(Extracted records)
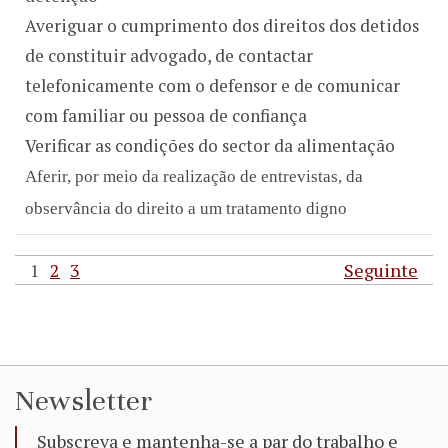
Averiguar o cumprimento dos direitos dos detidos
de constituir advogado, de contactar
telefonicamente com o defensor e de comunicar
com familiar ou pessoa de confiança
Verificar as condições do sector da alimentação
Aferir, por meio da realização de entrevistas, da
observância do direito a um tratamento digno
1
2
3
Seguinte
Newsletter
Subscreva e mantenha-se a par do trabalho e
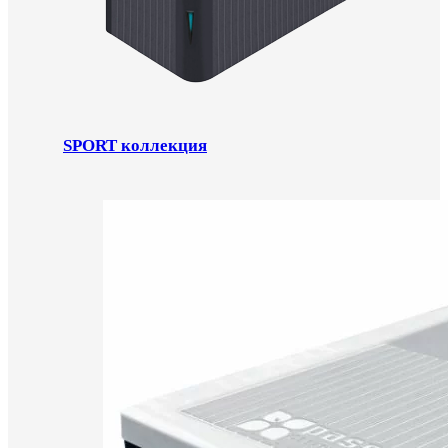
SPORT коллекция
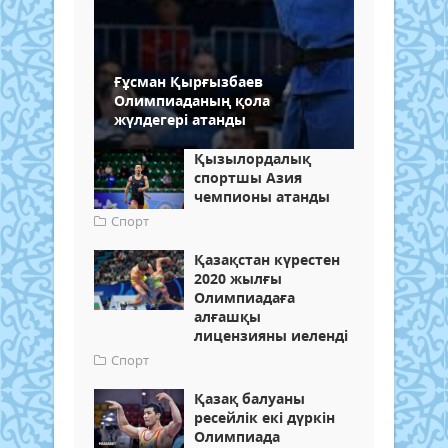
Ғұсман Қырғызбаев
Олимпиаданың қола
жүлдегері атанды
Қызылордалық
спортшы Азия
чемпионы атанды
Спорт
Қазақстан күрестен
2020 жылғы
Олимпиадаға
алғашқы
лицензияны иеленді
Спорт
Қазақ балуаны
ресейлік екі дүркін
Олимпиада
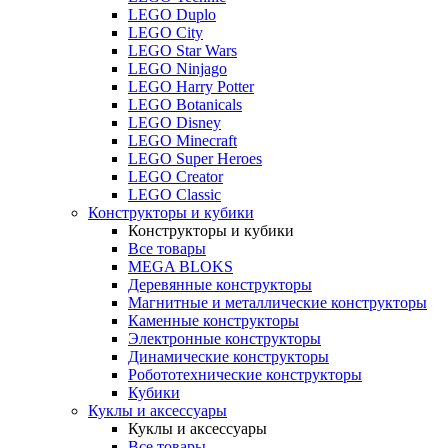
LEGO Duplo
LEGO City
LEGO Star Wars
LEGO Ninjago
LEGO Harry Potter
LEGO Botanicals
LEGO Disney
LEGO Minecraft
LEGO Super Heroes
LEGO Creator
LEGO Classic
Конструкторы и кубики
Конструкторы и кубики
Все товары
MEGA BLOKS
Деревянные конструкторы
Магнитные и металлические конструкторы
Каменные конструкторы
Электронные конструкторы
Динамические конструкторы
Робототехнические конструкторы
Кубики
Куклы и аксессуары
Куклы и аксессуары
Все товары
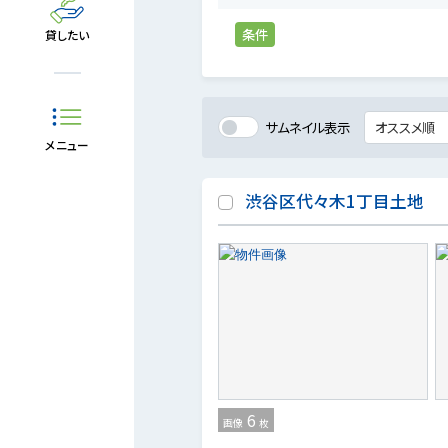
条件
貸したい
サムネイル表示
メニュー
渋谷区代々木1丁目土地
6
画像
枚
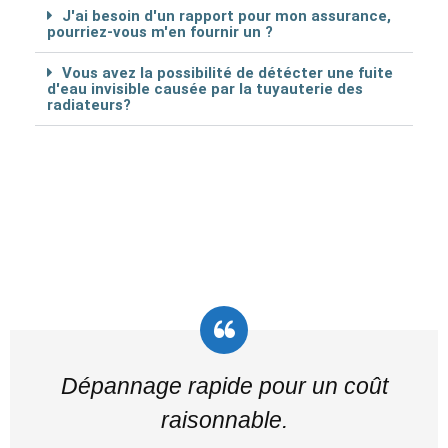
J'ai besoin d'un rapport pour mon assurance,
pourriez-vous m'en fournir un ?
Vous avez la possibilité de détécter une fuite
d'eau invisible causée par la tuyauterie des
radiateurs?
Dépannage rapide pour un coût
raisonnable.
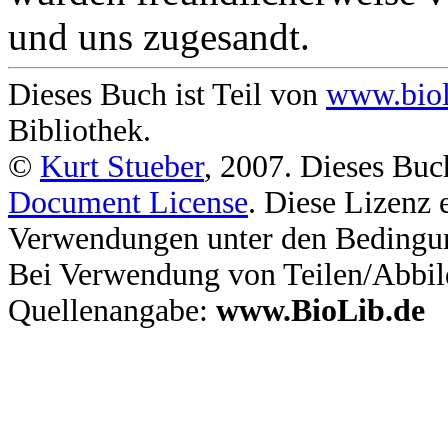
und uns zugesandt.
Dieses Buch ist Teil von
www.biol
Bibliothek.
©
Kurt Stueber
, 2007. Dieses Buc
Document License
. Diese Lizenz 
Verwendungen unter den Bedingu
Bei Verwendung von Teilen/Abbil
Quellenangabe:
www.BioLib.de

| Problem description |
Copy out the text of all the records above, line for line and unchanged, from the first record to the last. Leave the pictures out of your answer.

| Problem solution |
Averiguar o cumprimento dos direitos dos detidos
de constituir advogado, de contactar
telefonicamente com o defensor e de comunicar
com familiar ou pessoa de confiança
Verificar as condições do sector da alimentação
Aferir, por meio da realização de entrevistas, da
observância do direito a um tratamento digno
1
2
3
Seguinte
Newsletter
Subscreva e mantenha-se a par do trabalho e
SPORT коллекция
Ғұсман Қырғызбаев
Олимпиаданың қола
жүлдегері атанды
Қызылордалық
спортшы Азия
чемпионы атанды
Спорт
Қазақстан күрестен
2020 жылғы
Олимпиадаға
алғашқы
лицензияны иеленді
Спорт
Қазақ балуаны
ресейлік екі дүркін
Олимпиада
LEGO Duplo
LEGO City
LEGO Star Wars
LEGO Ninjago
LEGO Harry Potter
LEGO Botanicals
LEGO Disney
LEGO Minecraft
LEGO Super Heroes
LEGO Creator
LEGO Classic
Конструкторы и кубики
Конструкторы и кубики
Все товары
MEGA BLOKS
Деревянные конструкторы
Магнитные и металлические конструкторы
Каменные конструкторы
Электронные конструкторы
Динамические конструкторы
Робототехнические конструкторы
Кубики
Куклы и аксессуары
Куклы и аксессуары
Все товары
条件
貸したい
サムネイル表示
メニュー
渋谷区代々木1丁目土地
6
画像
枚
J'ai besoin d'un rapport pour mon assurance,
pourriez-vous m'en fournir un ?
Vous avez la possibilité de détécter une fuite
d'eau invisible causée par la tuyauterie des
radiateurs?
Dépannage rapide pour un coût
raisonnable.
und uns zugesandt.
Dieses Buch ist Teil von
www.biol
Bibliothek.
©
Kurt Stueber
, 2007. Dieses Buc
Document License
. Diese Lizenz 
Verwendungen unter den Bedingu
Bei Verwendung von Teilen/Abbil
Quellenangabe:
www.BioLib.de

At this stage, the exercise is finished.